• _YOUR TASK_: In the entries below, find every line with "prix" and copy it.

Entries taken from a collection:
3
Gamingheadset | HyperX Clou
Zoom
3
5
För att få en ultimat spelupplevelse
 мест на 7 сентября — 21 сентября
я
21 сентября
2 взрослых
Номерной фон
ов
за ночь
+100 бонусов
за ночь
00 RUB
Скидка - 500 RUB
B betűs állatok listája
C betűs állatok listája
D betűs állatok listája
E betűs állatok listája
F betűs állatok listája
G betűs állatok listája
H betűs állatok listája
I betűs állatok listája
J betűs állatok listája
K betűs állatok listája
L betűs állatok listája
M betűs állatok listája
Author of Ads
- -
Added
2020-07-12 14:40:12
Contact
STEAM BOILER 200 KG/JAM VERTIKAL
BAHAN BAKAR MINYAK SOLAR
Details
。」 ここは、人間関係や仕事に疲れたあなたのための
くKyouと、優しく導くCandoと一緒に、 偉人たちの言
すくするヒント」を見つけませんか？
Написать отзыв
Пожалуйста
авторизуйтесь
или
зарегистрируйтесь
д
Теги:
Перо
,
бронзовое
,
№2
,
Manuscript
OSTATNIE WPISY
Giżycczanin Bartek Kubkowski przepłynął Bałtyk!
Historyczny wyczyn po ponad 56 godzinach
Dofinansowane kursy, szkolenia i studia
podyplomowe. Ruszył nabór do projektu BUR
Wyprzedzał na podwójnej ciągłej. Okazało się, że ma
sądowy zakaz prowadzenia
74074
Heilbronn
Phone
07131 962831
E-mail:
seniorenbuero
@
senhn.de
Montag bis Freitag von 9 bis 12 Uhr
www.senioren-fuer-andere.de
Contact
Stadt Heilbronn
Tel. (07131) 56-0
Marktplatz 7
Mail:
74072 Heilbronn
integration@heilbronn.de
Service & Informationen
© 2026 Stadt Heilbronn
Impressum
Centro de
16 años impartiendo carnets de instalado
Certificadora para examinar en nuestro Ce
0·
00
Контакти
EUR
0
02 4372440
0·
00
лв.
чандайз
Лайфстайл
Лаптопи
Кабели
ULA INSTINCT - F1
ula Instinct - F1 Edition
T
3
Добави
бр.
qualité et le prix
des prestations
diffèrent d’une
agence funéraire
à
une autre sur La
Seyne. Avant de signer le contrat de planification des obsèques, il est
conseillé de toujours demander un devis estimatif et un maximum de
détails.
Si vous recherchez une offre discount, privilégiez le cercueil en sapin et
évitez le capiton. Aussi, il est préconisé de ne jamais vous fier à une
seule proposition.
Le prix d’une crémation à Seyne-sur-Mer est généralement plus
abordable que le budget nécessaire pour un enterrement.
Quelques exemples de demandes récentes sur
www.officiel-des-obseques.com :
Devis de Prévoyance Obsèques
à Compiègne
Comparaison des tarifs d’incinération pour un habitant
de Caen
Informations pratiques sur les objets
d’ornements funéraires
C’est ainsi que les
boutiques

• _EXPECTED ANSWER_:
qualité et le prix
Le prix d’une crémation à Seyne-sur-Mer est généralement plus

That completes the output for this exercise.